Tournament article
ダンロップフェニックストーナメント 2005
横尾要、世界一を脱帽させたしぶとさダンロップフェニックス最終日
「要! 次はイーグルで決めちゃえよ!」。
「・・・無理です。アップアップですよ」。
そう言い残してコースに出て行った横尾には、立山の次の言葉は聞こえていなかった。
「そうかな? 俺には余裕で戦っているようにも見えるんだけど・・・」。
4位タイにつけた2日目から、横尾は言い続けていた。
「ウッズは、僕らとは別のコースを回ってる」。
特に、18番パー5は560ヤードと距離があり、そこから視界が開けている300ヤード地点に飛ばして楽にグリーンを狙えるウッズに対して、「僕は断然に不利」(横尾)。

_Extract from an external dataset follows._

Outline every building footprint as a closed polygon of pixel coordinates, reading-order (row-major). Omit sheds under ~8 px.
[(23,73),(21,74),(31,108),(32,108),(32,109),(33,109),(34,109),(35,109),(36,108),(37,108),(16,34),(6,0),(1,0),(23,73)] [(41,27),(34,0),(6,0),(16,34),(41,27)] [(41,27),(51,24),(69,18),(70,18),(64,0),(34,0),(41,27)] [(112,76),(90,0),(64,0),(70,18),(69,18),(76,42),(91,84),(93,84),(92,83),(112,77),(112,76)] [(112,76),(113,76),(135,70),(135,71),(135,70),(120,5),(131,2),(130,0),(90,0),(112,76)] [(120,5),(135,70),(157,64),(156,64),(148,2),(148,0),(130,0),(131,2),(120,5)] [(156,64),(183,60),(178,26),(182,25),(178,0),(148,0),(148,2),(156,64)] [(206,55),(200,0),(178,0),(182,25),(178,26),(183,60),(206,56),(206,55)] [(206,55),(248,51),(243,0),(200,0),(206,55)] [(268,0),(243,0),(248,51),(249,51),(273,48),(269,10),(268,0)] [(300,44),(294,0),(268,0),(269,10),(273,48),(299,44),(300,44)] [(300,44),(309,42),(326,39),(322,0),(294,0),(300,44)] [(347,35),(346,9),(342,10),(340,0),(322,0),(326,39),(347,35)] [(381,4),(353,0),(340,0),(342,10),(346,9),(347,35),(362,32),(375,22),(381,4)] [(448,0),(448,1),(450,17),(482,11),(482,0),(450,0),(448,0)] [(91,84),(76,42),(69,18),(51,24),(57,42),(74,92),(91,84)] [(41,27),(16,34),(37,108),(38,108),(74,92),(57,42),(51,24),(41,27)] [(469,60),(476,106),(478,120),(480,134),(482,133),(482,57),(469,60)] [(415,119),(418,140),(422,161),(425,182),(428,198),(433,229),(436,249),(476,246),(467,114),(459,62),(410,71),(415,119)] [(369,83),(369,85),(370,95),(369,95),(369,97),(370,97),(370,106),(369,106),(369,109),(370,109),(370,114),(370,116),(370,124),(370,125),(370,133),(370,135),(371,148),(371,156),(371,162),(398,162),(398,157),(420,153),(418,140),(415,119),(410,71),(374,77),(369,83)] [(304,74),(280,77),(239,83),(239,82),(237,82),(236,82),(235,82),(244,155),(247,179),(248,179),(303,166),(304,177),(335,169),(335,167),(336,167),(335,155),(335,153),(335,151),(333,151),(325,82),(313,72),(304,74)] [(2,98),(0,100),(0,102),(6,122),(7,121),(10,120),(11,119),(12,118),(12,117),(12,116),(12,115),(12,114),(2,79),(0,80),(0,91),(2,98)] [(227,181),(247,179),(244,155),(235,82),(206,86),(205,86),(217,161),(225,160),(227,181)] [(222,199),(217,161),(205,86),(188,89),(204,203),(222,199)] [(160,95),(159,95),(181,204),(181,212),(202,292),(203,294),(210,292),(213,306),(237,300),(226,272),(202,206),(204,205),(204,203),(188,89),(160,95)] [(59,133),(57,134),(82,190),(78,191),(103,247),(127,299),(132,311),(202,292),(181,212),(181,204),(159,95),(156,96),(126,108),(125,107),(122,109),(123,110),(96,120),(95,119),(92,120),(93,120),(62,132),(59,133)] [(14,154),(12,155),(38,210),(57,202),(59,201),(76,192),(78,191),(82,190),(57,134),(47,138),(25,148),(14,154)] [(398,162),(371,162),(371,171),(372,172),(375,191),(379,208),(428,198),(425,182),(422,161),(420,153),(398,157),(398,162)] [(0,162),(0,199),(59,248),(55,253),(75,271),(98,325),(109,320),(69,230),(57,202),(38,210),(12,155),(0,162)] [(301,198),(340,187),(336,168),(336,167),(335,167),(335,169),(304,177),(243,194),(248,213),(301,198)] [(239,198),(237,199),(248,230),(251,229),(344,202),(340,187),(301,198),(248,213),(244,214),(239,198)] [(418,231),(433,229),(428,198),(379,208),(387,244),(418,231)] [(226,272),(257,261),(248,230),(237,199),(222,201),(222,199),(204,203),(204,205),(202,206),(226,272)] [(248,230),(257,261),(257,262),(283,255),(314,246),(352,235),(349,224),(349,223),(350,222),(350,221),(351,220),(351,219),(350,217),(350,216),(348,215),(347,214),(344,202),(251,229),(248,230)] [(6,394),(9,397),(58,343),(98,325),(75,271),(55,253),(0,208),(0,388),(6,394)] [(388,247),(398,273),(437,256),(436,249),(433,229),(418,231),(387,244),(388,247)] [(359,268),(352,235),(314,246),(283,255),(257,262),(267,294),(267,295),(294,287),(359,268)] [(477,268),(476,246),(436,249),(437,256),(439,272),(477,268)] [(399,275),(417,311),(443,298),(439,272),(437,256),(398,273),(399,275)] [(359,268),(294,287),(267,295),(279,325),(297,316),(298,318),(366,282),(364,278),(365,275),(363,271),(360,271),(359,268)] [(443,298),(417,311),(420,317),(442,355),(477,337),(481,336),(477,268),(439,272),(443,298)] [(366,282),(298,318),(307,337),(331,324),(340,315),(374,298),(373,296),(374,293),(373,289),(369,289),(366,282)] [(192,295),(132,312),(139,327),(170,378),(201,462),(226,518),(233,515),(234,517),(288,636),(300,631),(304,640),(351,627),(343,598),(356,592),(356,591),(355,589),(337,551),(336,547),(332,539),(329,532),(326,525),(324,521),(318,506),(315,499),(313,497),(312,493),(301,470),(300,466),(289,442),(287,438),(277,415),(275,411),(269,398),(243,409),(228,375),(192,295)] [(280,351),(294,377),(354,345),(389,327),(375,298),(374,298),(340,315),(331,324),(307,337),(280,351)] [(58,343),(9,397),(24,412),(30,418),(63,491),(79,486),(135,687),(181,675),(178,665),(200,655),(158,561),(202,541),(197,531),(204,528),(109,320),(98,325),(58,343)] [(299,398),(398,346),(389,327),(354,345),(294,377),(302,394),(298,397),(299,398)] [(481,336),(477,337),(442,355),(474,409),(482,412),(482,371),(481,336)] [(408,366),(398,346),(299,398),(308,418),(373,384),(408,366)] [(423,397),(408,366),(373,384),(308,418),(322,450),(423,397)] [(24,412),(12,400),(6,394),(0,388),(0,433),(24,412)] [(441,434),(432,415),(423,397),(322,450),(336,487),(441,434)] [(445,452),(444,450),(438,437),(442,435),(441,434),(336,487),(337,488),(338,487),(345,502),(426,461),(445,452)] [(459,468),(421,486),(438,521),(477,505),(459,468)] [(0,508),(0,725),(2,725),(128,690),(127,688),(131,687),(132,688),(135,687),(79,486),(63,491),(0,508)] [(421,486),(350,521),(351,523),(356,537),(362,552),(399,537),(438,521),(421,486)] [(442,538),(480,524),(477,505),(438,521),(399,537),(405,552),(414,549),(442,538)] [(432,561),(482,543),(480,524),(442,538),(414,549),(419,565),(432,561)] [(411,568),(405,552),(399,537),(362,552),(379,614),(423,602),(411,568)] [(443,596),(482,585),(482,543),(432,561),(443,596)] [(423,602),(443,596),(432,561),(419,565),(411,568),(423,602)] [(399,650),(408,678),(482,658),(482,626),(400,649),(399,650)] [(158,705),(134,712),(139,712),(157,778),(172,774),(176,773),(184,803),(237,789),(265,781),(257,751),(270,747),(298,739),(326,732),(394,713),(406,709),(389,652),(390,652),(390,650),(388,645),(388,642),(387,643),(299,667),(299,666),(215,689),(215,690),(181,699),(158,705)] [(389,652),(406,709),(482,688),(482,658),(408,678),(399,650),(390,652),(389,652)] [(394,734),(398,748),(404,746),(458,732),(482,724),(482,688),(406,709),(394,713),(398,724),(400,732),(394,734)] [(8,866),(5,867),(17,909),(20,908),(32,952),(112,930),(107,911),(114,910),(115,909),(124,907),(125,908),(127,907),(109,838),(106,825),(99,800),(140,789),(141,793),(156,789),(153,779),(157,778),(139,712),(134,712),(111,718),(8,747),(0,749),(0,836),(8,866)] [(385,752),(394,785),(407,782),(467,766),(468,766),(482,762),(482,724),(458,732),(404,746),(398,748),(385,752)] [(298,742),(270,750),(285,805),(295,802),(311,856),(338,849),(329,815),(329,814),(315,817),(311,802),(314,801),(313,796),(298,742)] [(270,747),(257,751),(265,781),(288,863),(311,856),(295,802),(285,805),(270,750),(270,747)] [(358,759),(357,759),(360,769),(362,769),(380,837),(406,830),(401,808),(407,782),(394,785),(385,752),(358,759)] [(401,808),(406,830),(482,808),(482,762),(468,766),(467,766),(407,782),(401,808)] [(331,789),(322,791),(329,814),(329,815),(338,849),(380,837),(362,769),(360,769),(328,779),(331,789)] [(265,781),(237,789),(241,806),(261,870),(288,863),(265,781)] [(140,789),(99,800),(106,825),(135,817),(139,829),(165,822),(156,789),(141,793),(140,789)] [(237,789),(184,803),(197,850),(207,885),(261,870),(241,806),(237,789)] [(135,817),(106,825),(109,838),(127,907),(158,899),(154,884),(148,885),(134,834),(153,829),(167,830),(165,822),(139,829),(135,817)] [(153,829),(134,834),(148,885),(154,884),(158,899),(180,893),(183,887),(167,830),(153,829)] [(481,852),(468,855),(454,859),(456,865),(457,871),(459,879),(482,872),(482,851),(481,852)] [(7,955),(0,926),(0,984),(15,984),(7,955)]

よりによって、プレーオフはその繰り返しで行われたのだから、立山につい弱音をはいた横尾の気持ちも分からないではないが、4ホールの激闘は、けっして本人が卑下するような内容ではなかった。
1ホール目こそパーで分けたが、2ホール目は手前右バンカーから第3打をピタリとつけてみせ、ピン位置が切り替えられた3ホール目も、バンカー淵の難しいライから刻んで、4メートルのイーグルチャンスにつけたウッズに負けじと残り130ヤードから、ピンに絡めた。
本戦でも16番、18番でバーディ。土壇場で追いついて、プレーオフに持ち込んだ横尾のプレーぶりに、「脱帽したよ」と、なかば呆れ気味に言ったのは、他でもないウッズだった。
優勝インタビューでも心底うんざりした顔で「正直、(プレーオフの)1ホール目に負けたと思った。今日は本当に長い1日。今回は、ストレスのたまる優勝だったよ」。
ウッズも思わずそう愚痴ったしぶとさで、最後まで食い下がったのだ。
4ホール目にバーディパットを外し、立山ほか応援してくれた家族や友人に「・・・すみません」と、頭を下げてまわっていた横尾のかたわらに、ウッズが静かに近寄ってきて、その手に何かを握らせた。
それは、丁寧に折りたたまれた白いグローブ。もちろん、ついさっきまでウッズが使っていたものだ。
激戦を戦いぬいた友情の証し。
手渡すと、ねぎらうように横尾の肩を抱いた。
破れはしたが、世界一のゴルファーにその存在を知らしめるに十分の好ゲームを繰り広げたのだ。